We are contacted by a benign, intelligent alien race, carbon-based lifeforms from the Rigel system with feliform physical morphology and a fondness for catnip. Our scientists observe that they exhibit a strange behavior: when they imbibe fountain soda, their normally-green eyes turn yellow, and when they imbibe soda from a can, their eyes turn red. Scientists have not yet been able to determine the mechanisms underlying these behaviors.

What might we reason about the alien’s seemingly magical soda sense? If we adopt a sort of vulgar uniformitarianism—one which rejects outlandish explanation like time travel or mind-reading—then the only possible explanation remaining to us is that there really is something chemically distinct between the two classes of soda, and the Rigelian sensory system is sensitive to this difference.

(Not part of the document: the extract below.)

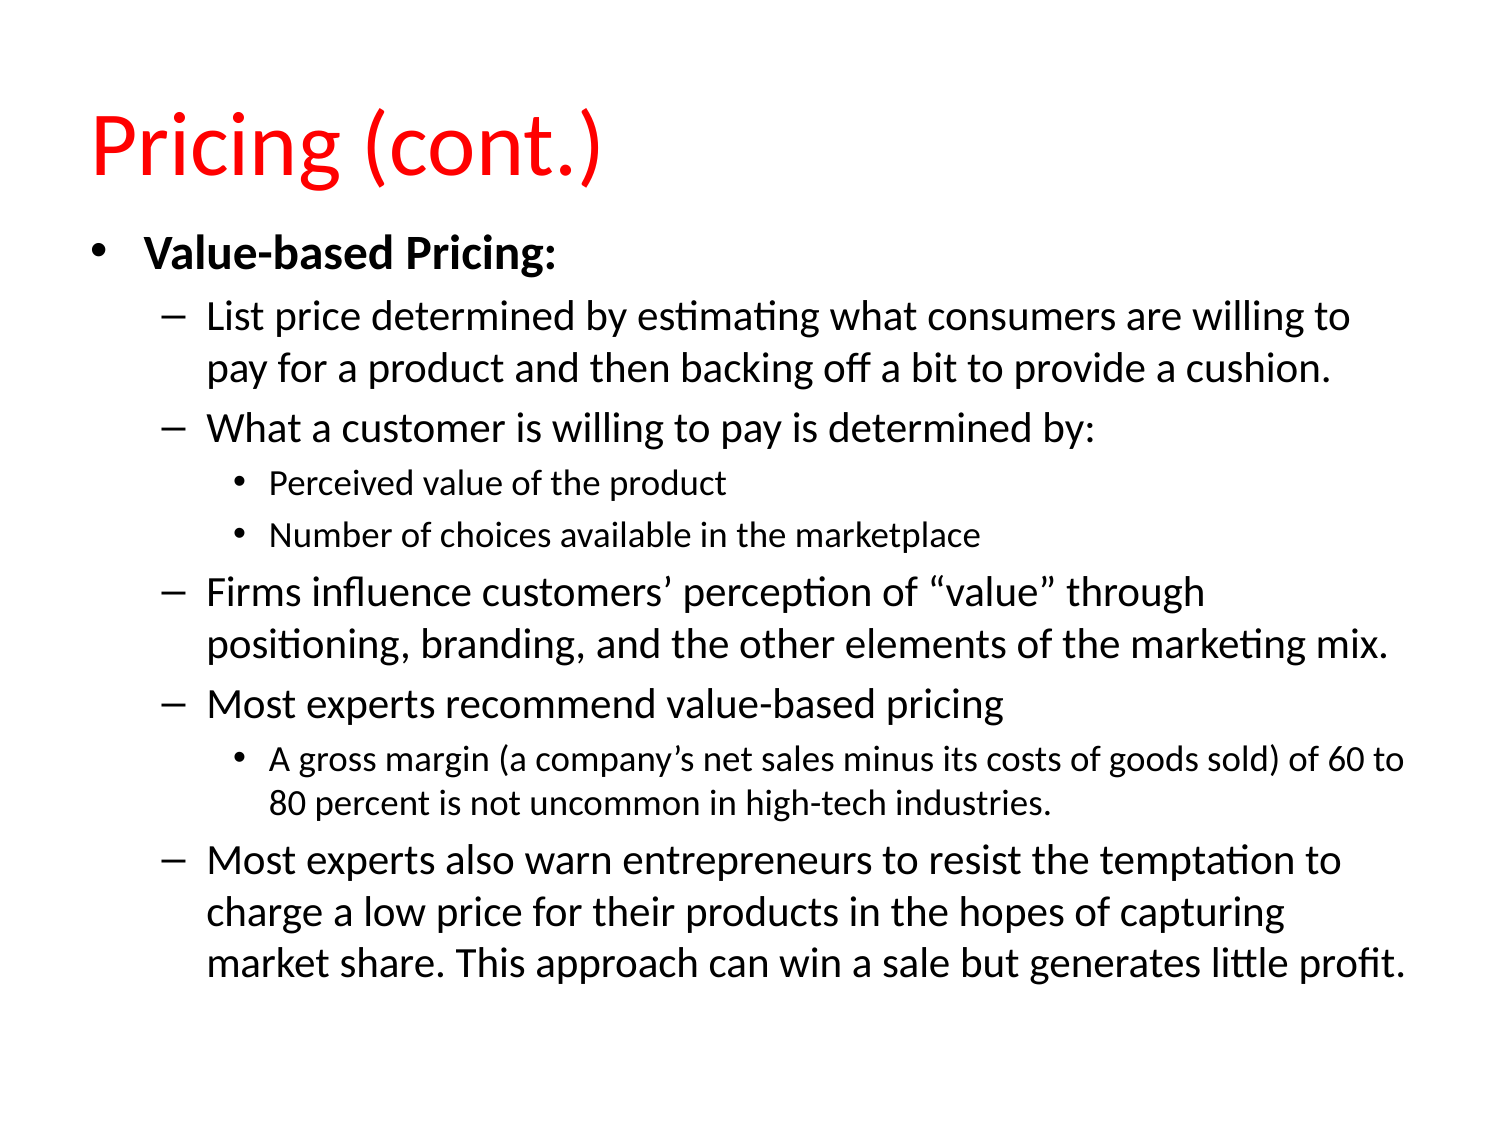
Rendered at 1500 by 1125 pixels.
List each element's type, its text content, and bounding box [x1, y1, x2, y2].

list Value-based Pricing: List price determined by estimating what consumers are willing to pay for a product and then backing off a bit to provide a cushion. What a customer is willing to pay is determined by: Perceived value of the product Number of choices available in the marketplace Firms influence customers’ perception of “value” through positioning, branding, and the other elements of the marketing mix. Most experts recommend value-based pricing A gross margin (a company’s net sales minus its costs of goods sold) of 60 to 80 percent is not uncommon in high-tech industries. Most experts also warn entrepreneurs to resist the temptation to charge a low price for their products in the hopes of capturing market share. This approach can win a sale but generates little profit. [75, 212, 1425, 1088]
title Pricing (cont.) [75, 45, 1425, 212]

Really, this deduction isn’t so different from the one made by linguists like Harris and Rubach: both observe different behaviors and posit distinct entities to explain them. Of course, there is something ontologically different between the two types of soda and the two types of Polish e. The former is a purely chemical difference; the latter arises  because the human language faculty turns primary linguistic data, through the epistemic process we call first language acquisition, into one type of meat (brain tissue), and that type of meat makes another type of meat (the articulatory apparatus) behave in a way that, all else held equal, will recapitulate the primary linguistic data. But both of these deductions are equally valid.

Endnotes

  1. Broadly-similar phenomena previously studied include fleeting vowels in Finnish, Hungarian, Turkish, and Yine, ternary voice contrasts in Turkish, possessive formation in Huichol, and passive formation in Māori.
  2. For simplicity I put aside the arguments by Pater (2009) and Gouskova (2012) that morphs, not segments, are magical. While I am not yet convinced by their arguments, everything I have to say here is broadly consistent with their proposal.
  3. This is yet another feature of language that is difficult to falsify. But as Ollie Sayeed once quipped, the language faculty did not evolve to satisfy a vulgar Popperian falsificationism.
  4. Specfically, Rubach assumes that the non-alternating e‘s have a prespecified mora, whereas the alternating e‘s do not.

References

Chomsky, N. and Halle, M. 1968. The Sound Pattern of English. Harper & Row.
Gouskova, M. 2012. Unexceptional segments. Natural Language & Linguistic Theory 30: 79-133.
Halle, M. 1973. Prolegomena to a theory of word formation. Linguistic Inquiry 4: 3-16.
Harris, J. 1969. Spanish Phonology. MIT Press.
Pater, J. 2009. Morpheme-specific phonology: constraint indexation and inconsistency resolution. In S. Parker (ed.), Phonological Argumentation: Essays on Evidence and Motivation, pages 123-154. Equinox.
Rubach, J. 1986. Abstract vowels in three-dimensional phonology: the yers. The Linguistic Review 5: 247-280.
Rubach, J. 2016. Polish yers: Representation and analysis. Journal of Linguistics 52: 421-466.